(EXCERPT TO READ)
# TV doc series looking for expats



## mknightproducer

Hello,
I'm a television producer based in Toronto, Canada and we are currently in production for a network tv documentary series that explores driving and traffic in Mexico City. We are looking for expats who are living Mexico City and can share their driving and traffic experiences from Mexico City. We are looking for a wide range of stories from the hilarious to the harrowing. 
I'd love to hear from you. Please contact me at maria at propertelevision dot com. Thanks!


----------



## Isla Verde

mknightproducer said:


> Hello,
> I'm a television producer based in Toronto, Canada and we are currently in production for a network tv documentary series that explores driving and traffic in Mexico City. We are looking for expats who are living Mexico City and can share their driving and traffic experiences from Mexico City. We are looking for a wide range of stories from the hilarious to the harrowing.
> I'd love to hear from you. Please contact me at maria at propertelevision dot com. Thanks!


I live in Mexico City but don't drive here, so I can't help you with your documentary. However, I am curious as to why you'd want to shoot an entire documentary on this topic. There are so many more interesting stories to tell about life in Mexico City!


----------



## DNP

Traffic in Mexico City is an old story.


----------



## Isla Verde

DNP said:


> Traffic in Mexico City is an old story.


And an entire documentary series about it would grow old very quickly!


----------
(End EXCERPT TO READ)
THE TASK: Print the Mexico City traffic thread above in full, character for character.
(RECORD EXTRACTS)
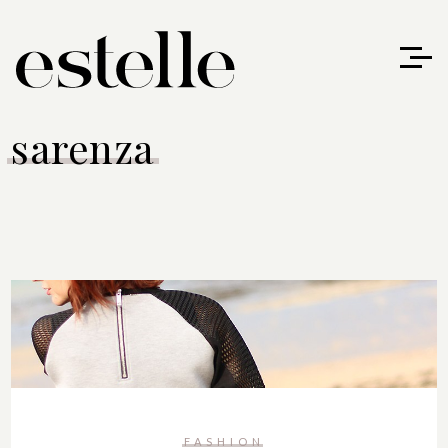
sarenza
FASHION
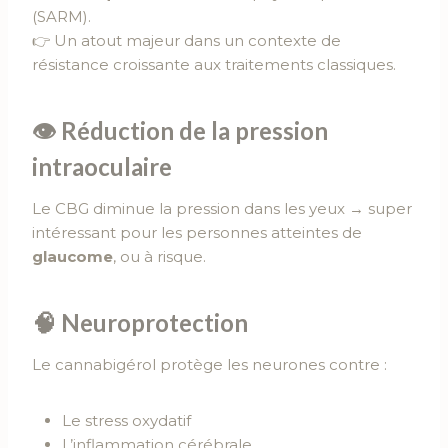
(SARM).
👉 Un atout majeur dans un contexte de
résistance croissante aux traitements classiques.
👁
Réduction de la pression
intraoculaire
Le CBG diminue la pression dans les yeux → super
intéressant pour les personnes atteintes de
glaucome
, ou à risque.
🧠
Neuroprotection
Le cannabigérol protège les neurones contre :
Le stress oxydatif
L’inflammation cérébrale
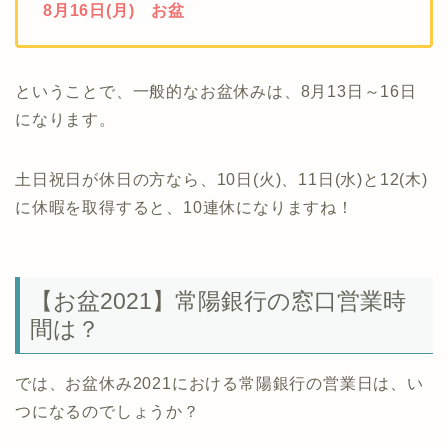
8月16日(月) お盆
ということで、一般的なお盆休みは、8月13日～16日
になります。
土日祝日が休日の方なら、10日(火)、11日(水)と12(木)
に休暇を取得すると、10連休になりますね！
【お盆2021】常陽銀行の窓口営業時
間は？
では、お盆休み2021における常陽銀行の営業日は、い
つになるのでしょうか？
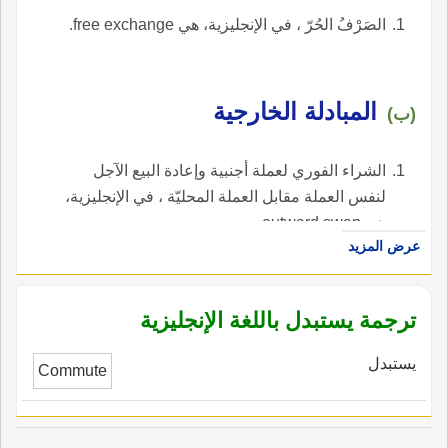
الصَرْفُ الحُرّ ، في الإنجليزية، هي free exchange.
المبادلة الخارجية
(ب)
الشراء الفوري لعملة أجنبية وإعادة البيع الآجل
لنفس العملة مقابل العملة المحليّة ، في الإنجليزية،
هي outward swap.
عرض المزيد
ترجمة يستبدل باللغة الإنجليزية
يستبدل
Commute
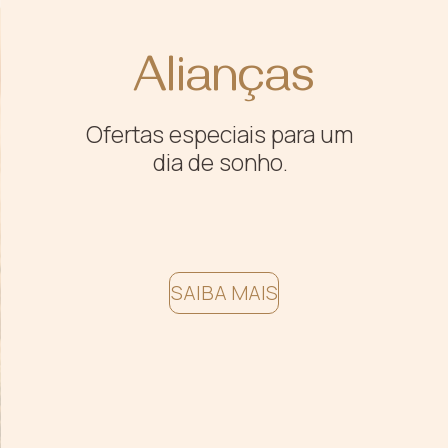
Alianças
Ofertas especiais para um
dia de sonho.
SAIBA MAIS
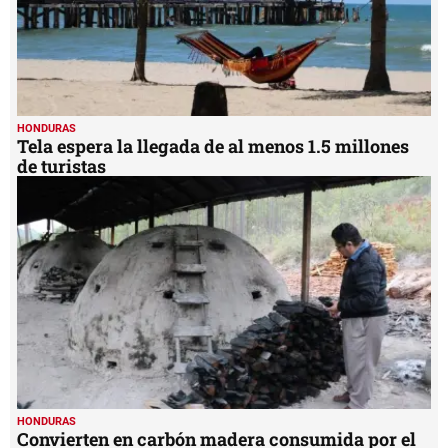
HONDURAS
Tela espera la llegada de al menos 1.5 millones
de turistas
HONDURAS
Convierten en carbón madera consumida por el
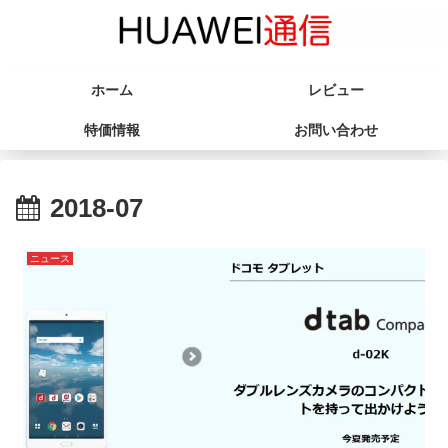
ホーム
レビュー
特価情報
お問い合わせ
2018-07
ニュース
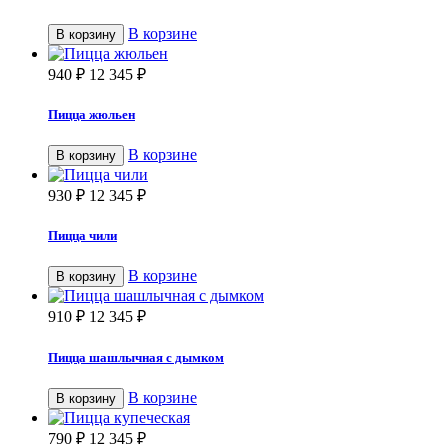
В корзине
В корзину
940
₽
12 345
₽
Пицца жюльен
В корзине
В корзину
930
₽
12 345
₽
Пицца чили
В корзине
В корзину
910
₽
12 345
₽
Пицца шашлычная с дымком
В корзине
В корзину
790
₽
12 345
₽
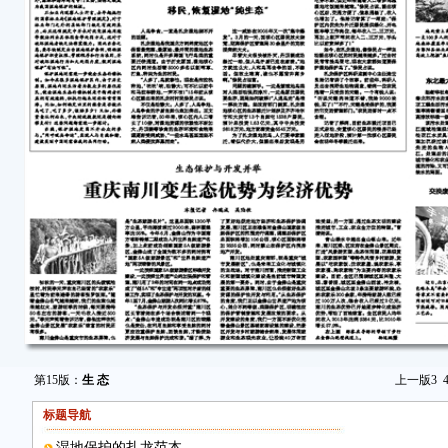
第15版：
生 态
上一版
3
标题导航
湿地保护的扎龙范本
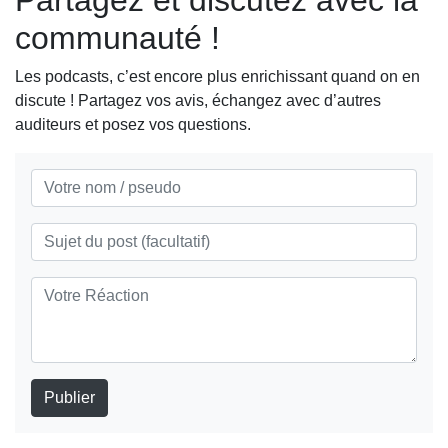
communauté !
Les podcasts, c’est encore plus enrichissant quand on en
discute ! Partagez vos avis, échangez avec d’autres
auditeurs et posez vos questions.
Publier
(End RECORD EXTRACTS)
RESPONSE:
# TV doc series looking for expats



## mknightproducer

Hello,
I'm a television producer based in Toronto, Canada and we are currently in production for a network tv documentary series that explores driving and traffic in Mexico City. We are looking for expats who are living Mexico City and can share their driving and traffic experiences from Mexico City. We are looking for a wide range of stories from the hilarious to the harrowing. 
I'd love to hear from you. Please contact me at maria at propertelevision dot com. Thanks!


----------



## Isla Verde

mknightproducer said:


> Hello,
> I'm a television producer based in Toronto, Canada and we are currently in production for a network tv documentary series that explores driving and traffic in Mexico City. We are looking for expats who are living Mexico City and can share their driving and traffic experiences from Mexico City. We are looking for a wide range of stories from the hilarious to the harrowing.
> I'd love to hear from you. Please contact me at maria at propertelevision dot com. Thanks!


I live in Mexico City but don't drive here, so I can't help you with your documentary. However, I am curious as to why you'd want to shoot an entire documentary on this topic. There are so many more interesting stories to tell about life in Mexico City!


----------



## DNP

Traffic in Mexico City is an old story.


----------



## Isla Verde

DNP said:


> Traffic in Mexico City is an old story.


And an entire documentary series about it would grow old very quickly!


----------